To do
Write out the material below word for word, line by line, leaving out the picture.

Data

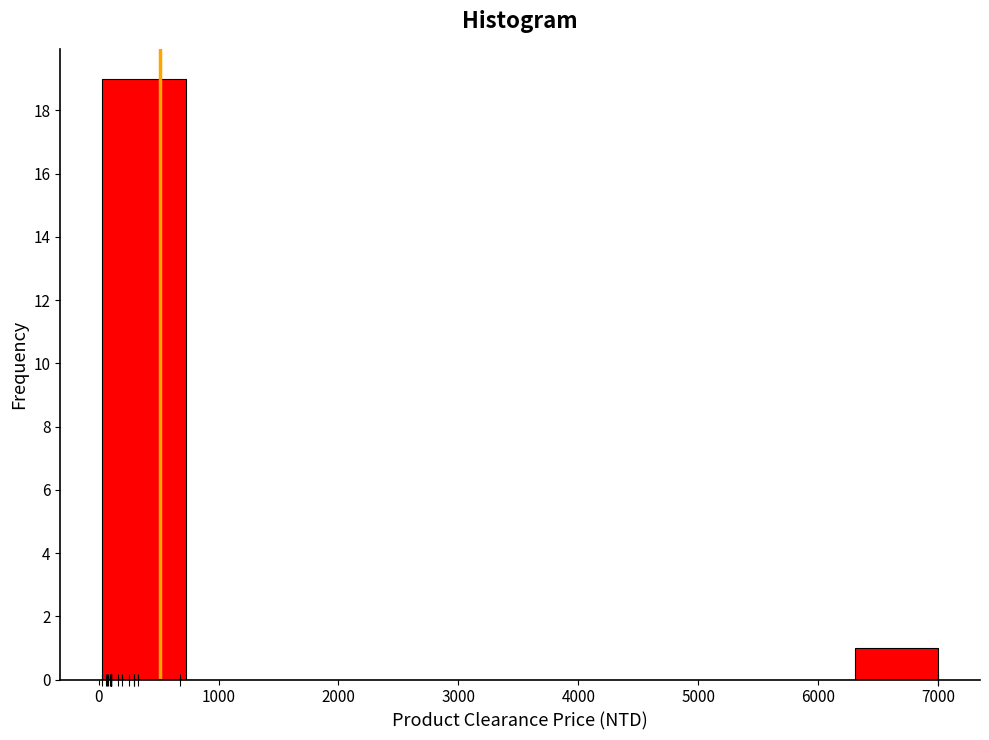

Reading left to right, transcribe this chart: for each bar, give the range it covers on the x-axis and its height. Neither the bar edges nor the heights are printed on the chart, so give them approximately, as read against the axes.

0 to 700: 19
700 to 1400: 0
1400 to 2100: 0
2100 to 2800: 0
2800 to 3500: 0
3500 to 4200: 0
4200 to 4900: 0
4900 to 5600: 0
5600 to 6300: 0
6300 to 7000: 1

Solution
Reading left to right, transcribe this chart: for each bar, give the range it covers on the x-axis and its height. Neither the bar edges nor the heights are printed on the chart, so give them approximately, as read against the axes.

0 to 700: 19
700 to 1400: 0
1400 to 2100: 0
2100 to 2800: 0
2800 to 3500: 0
3500 to 4200: 0
4200 to 4900: 0
4900 to 5600: 0
5600 to 6300: 0
6300 to 7000: 1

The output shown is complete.